Le New York Times parle à la fois de malédiction et de bénédiction pour la planète. Alors que la pandémie de Covid-19 nous empêche de voyager depuis presque un an, le quotidien américain fait le bilan de cette année 2020 quasiment sans tourisme et des effets de ce phénomène sur l'environnement.
Sans surprise, avec la fermeture des frontières, les vols annulés et les bateaux de croisière restant à quai, la qualité de l'air s'est largement améliorée. Aux États-Unis, notamment, les émissions de gaz à effet de serre ont diminué de plus de 10% l'année dernière, selon un rapport publié en janvier par le groupe Rhodium, une société de recherche et de conseil. Une telle diminution n'avait pas été observée depuis 1990. Au niveau mondial, les émissions de dioxyde de carbone ont baissé de 7%, soit 2,6 milliards de tonnes.
Avec la pandémie, les animaux sauvages ont pu réinvestir des lieux désertés par les populations et les touristes. En Thaïlande par exemple, les tortues luth ont pondu, pour la première fois depuis des années, leurs œufs sur la plage de Phuket, habituellement envahie par la foule. La réduction drastique des croisières a également rendu la vie sous-marine bien plus agréable, permettant aux baleines à bosse d'Alaska d'entendre les appels de leurs semblables.
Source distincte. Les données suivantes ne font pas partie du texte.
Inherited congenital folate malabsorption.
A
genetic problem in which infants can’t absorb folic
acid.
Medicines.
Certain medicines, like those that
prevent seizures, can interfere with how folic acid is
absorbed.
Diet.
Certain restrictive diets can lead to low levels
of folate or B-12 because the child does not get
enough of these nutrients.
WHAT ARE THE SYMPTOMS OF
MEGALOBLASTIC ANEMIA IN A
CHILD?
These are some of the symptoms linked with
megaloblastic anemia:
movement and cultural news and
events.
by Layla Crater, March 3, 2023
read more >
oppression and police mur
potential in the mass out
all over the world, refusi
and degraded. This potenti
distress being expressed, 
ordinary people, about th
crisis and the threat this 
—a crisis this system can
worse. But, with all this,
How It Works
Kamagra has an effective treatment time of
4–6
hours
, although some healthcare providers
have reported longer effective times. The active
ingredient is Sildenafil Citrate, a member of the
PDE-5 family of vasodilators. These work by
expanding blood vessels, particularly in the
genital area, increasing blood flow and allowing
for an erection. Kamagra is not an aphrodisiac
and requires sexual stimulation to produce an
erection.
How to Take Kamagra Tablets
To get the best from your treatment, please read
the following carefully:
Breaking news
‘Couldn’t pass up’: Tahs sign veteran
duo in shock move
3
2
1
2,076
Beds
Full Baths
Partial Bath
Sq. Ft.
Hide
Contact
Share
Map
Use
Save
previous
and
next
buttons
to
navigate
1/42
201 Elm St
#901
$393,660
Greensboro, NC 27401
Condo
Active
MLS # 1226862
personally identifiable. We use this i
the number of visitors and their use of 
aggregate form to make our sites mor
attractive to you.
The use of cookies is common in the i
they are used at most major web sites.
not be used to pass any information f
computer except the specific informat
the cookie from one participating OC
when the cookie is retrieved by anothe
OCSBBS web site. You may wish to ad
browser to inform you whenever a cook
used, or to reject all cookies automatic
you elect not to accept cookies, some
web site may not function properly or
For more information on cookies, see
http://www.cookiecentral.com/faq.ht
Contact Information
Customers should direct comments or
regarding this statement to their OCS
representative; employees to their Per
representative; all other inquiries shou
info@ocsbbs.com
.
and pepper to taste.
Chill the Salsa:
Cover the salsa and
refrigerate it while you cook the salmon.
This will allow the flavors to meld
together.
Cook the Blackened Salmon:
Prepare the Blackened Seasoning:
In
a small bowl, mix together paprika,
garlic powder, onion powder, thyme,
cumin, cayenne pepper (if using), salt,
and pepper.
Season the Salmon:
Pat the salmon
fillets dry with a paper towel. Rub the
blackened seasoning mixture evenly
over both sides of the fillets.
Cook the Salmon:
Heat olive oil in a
Le tourisme joue un rôle protecteur
Pourtant, dans d'autres régions du monde, la disparition des voyageurs a provoqué l'effet inverse: les braconniers ont pu agir en toute impunité. En temps normal, la présence de touristes est un puissant facteur de dissuasion, notamment en Afrique subsaharienne. «Il n'y a pas que les garde-chasses [qui jouent un rôle]», explique Jim Sano, vice-président du Fonds mondial pour la nature chargé des voyages, du tourisme et de la conservation. «Les voyageurs qui se promènent avec les guides sont omniprésents dans ces zones de chasse. Si les guides voient des braconniers avec des armes automatiques, ils le signalent.»
Les experts ont constaté une augmentation de la pêche illégale et de l'exploitation forestière illégale dans plusieurs pays, une hausse du braconnage des léopards et des tigres en Inde ainsi que des rhinocéros au Botswana, et une recrudescence de la contrebande de faucons au Pakistan. En outre, les budgets alloués à la conservation de la faune et de la flore ont été largement réduits, surtout dans les pays en développement où ils dépendent de l'économie du tourisme.
«Nous avons vu de nombreuses atteintes financières à la protection de la nature», affirme Joe Walston, vice-président exécutif de la conservation mondiale à la Wildlife Conservation Society. «Mais même là où cela ne s'est pas produit, dans de nombreux endroits, les [spécialistes] n'ont pas pu aller sur le terrain pour faire leur travail à cause de Covid.»
Si le virus du Covid-19 circule toujours, certains défenseurs de l'environnement pensent déjà à la sortie de la pandémie. «Mon espoir n'est pas que nous arrêtions de voyager dans certains de ces endroits merveilleux, car ils continueront à nous inspirer pour conserver la nature au niveau mondial, souligne Joe Walston. L'important est de reconstruire un type de tourisme qui soutient la nature.»